The initial goal of the ban was, in anticipation of the Mifid II Directive, to increase cost transparency and to prevent banks from selecting funds based on the commission fees they offer. In the run-up to the commission ban, there was widespread fear that banks would respond by cutting their fund ranges to focus more on in-house products. Interestingly, one private bank fund selector said that, contrary to these expectations, he has started to invest more in external funds as they have become cheaper following the introduction of rebate-free share classes.

Hybrid funds

But the inducement ban has indeed triggered a response by the banks, albeit a less radical one. AA Advisors, the fund selection arm of ABN Amro, introduced its own single manager funds, a hybrid between an in-house fund and an external fund. These funds basically delegate the portfolio management to an external manager, within a mandate set by AA Advisors, while charging lower fees than most third-party funds.   

All-in fees

When they still received kickbacks, some private banks and wealth managers used to pass on distribution fees directly to their clients while others did not. Some of the private bank fund selectors we spoke to said they have recently switched to using all-in fees. Before the 1st of January 2014, advice was usually ‘free’ for clients in the sense that it was included in the administration costs of a mutual fund.
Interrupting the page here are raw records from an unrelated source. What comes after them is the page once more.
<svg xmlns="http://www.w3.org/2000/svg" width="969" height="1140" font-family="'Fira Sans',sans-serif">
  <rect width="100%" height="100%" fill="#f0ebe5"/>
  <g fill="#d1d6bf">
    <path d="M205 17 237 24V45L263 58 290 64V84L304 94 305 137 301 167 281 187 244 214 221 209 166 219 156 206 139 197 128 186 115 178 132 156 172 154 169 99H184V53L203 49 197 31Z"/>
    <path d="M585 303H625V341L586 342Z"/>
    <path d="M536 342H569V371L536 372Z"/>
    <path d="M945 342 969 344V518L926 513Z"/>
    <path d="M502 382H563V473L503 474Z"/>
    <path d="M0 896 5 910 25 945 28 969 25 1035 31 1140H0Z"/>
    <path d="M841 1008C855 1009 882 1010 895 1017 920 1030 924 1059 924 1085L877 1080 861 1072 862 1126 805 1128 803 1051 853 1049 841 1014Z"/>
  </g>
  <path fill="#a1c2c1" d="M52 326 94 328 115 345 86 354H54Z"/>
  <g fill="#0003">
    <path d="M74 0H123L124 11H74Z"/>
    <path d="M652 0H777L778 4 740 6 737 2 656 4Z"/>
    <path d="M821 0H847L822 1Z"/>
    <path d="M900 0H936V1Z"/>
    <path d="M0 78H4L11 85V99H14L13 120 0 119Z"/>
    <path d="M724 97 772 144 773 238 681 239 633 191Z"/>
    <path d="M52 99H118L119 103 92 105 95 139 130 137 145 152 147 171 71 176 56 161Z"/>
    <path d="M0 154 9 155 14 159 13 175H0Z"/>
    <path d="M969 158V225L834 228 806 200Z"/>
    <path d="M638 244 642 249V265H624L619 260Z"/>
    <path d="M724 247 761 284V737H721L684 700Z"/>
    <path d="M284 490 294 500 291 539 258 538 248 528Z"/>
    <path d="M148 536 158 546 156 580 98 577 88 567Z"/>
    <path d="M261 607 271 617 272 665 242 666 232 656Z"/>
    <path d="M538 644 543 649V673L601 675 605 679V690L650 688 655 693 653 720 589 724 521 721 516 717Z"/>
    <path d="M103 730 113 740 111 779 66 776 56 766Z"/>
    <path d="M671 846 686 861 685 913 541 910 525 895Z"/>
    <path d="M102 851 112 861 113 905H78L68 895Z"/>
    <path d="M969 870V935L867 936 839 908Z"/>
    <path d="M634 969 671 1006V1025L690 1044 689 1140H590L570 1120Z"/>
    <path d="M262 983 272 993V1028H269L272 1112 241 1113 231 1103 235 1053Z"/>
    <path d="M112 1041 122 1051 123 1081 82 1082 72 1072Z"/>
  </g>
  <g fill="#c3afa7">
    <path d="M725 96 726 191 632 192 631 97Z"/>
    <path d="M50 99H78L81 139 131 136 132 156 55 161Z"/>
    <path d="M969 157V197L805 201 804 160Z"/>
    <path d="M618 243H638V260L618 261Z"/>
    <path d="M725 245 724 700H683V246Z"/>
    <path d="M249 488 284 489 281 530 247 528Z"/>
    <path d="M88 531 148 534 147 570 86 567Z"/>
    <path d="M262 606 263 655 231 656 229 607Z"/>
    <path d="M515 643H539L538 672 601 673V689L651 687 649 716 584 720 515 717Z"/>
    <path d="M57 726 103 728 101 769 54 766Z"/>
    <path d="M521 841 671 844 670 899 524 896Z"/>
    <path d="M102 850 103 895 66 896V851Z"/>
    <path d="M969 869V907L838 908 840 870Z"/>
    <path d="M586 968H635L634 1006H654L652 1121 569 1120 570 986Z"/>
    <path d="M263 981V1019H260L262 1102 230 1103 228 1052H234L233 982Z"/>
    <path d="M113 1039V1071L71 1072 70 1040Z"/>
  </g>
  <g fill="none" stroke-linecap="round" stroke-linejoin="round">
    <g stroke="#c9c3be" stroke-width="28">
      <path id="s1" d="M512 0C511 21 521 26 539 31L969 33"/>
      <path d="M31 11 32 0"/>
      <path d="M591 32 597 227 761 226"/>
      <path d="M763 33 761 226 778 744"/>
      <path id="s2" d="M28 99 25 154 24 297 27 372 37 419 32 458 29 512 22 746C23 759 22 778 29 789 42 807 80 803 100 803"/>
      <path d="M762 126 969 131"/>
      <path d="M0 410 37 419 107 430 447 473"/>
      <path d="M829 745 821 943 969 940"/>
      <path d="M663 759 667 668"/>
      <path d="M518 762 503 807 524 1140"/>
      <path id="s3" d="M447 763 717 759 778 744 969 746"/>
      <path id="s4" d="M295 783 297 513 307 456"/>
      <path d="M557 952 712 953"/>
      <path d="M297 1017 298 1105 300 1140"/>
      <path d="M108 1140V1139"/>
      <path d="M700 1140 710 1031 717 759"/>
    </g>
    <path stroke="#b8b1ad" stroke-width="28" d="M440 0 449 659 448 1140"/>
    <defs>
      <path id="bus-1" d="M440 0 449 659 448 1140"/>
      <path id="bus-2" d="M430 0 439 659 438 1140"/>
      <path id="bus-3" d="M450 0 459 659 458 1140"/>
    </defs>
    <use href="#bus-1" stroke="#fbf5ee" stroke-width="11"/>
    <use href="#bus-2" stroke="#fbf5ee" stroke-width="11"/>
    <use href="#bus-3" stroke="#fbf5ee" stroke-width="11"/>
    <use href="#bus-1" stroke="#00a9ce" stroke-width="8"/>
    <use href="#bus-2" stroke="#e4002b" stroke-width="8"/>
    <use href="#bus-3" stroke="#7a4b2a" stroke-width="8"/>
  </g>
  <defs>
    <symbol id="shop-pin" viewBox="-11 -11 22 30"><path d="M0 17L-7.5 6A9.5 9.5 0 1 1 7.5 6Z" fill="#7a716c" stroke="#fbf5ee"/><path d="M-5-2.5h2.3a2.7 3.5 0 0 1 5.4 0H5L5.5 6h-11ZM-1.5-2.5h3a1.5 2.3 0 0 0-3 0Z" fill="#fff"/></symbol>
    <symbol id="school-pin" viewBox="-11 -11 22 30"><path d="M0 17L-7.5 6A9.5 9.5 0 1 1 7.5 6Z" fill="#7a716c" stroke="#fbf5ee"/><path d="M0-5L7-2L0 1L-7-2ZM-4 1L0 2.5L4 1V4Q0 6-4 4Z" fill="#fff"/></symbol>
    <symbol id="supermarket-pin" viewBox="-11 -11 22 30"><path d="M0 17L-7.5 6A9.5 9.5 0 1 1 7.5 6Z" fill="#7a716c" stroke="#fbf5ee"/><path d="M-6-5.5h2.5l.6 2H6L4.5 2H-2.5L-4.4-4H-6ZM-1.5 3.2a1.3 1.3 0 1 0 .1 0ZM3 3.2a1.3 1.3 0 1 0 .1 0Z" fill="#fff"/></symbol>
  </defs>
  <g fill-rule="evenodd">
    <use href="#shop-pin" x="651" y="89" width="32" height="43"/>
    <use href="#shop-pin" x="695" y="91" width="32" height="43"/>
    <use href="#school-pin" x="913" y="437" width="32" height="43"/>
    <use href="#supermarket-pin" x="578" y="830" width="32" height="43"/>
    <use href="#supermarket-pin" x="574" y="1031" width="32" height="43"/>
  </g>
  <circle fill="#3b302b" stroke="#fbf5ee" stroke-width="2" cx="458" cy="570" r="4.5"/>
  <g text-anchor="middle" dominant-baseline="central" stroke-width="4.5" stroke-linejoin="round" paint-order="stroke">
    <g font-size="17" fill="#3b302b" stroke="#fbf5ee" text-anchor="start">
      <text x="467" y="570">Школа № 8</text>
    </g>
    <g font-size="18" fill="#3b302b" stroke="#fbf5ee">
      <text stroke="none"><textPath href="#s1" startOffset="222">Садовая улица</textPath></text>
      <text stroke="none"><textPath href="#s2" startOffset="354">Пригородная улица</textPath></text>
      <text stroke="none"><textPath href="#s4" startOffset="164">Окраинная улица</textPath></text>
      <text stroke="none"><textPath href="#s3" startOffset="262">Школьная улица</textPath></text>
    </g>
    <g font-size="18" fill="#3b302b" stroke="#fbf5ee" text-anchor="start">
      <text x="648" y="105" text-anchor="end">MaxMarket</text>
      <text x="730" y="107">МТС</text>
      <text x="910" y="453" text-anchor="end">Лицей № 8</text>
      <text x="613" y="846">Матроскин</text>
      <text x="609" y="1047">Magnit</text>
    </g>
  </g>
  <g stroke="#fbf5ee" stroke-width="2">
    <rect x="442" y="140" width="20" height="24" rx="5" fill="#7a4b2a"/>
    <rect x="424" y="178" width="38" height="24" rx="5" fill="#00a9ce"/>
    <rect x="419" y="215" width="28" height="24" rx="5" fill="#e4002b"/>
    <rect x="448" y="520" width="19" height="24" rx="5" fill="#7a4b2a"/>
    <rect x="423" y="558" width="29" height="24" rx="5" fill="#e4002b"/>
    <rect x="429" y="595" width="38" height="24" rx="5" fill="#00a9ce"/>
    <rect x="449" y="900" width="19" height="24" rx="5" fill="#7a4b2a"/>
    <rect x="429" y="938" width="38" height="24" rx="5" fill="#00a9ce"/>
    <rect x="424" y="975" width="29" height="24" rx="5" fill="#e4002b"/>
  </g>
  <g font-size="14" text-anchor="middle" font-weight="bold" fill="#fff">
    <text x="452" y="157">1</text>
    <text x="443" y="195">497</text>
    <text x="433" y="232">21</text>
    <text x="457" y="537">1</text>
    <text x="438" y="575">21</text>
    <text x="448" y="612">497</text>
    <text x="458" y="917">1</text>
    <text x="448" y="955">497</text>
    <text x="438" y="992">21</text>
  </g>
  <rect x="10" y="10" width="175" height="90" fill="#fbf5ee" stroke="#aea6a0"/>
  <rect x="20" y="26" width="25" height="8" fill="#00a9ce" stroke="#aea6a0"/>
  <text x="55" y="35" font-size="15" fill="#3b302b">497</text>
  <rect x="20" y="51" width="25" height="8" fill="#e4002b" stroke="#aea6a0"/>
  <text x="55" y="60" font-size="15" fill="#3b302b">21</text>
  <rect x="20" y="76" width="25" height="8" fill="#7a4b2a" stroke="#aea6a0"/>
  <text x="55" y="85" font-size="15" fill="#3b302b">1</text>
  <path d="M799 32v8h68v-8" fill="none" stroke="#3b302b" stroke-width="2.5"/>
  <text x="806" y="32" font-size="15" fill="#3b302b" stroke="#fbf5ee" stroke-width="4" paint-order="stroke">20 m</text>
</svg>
Most banks now charge a certain percentage of a client’s assets as an all-in fee or a, slightly lower, advisory fee. But this again is under scrutiny of Dutch regulator AFM, which questions the validity of calculating these fees based solely on the total assets administered for a client.

Finally, clients have not massively started to drift looking for cheaper providers of investment services, sources within the industry told us. This feeling is underpinned by a recent poll among local retail investors commissioned by the AFM. It found that most investors do not have a clear idea whether their total costs of investment have changed following the ban on distribution fees.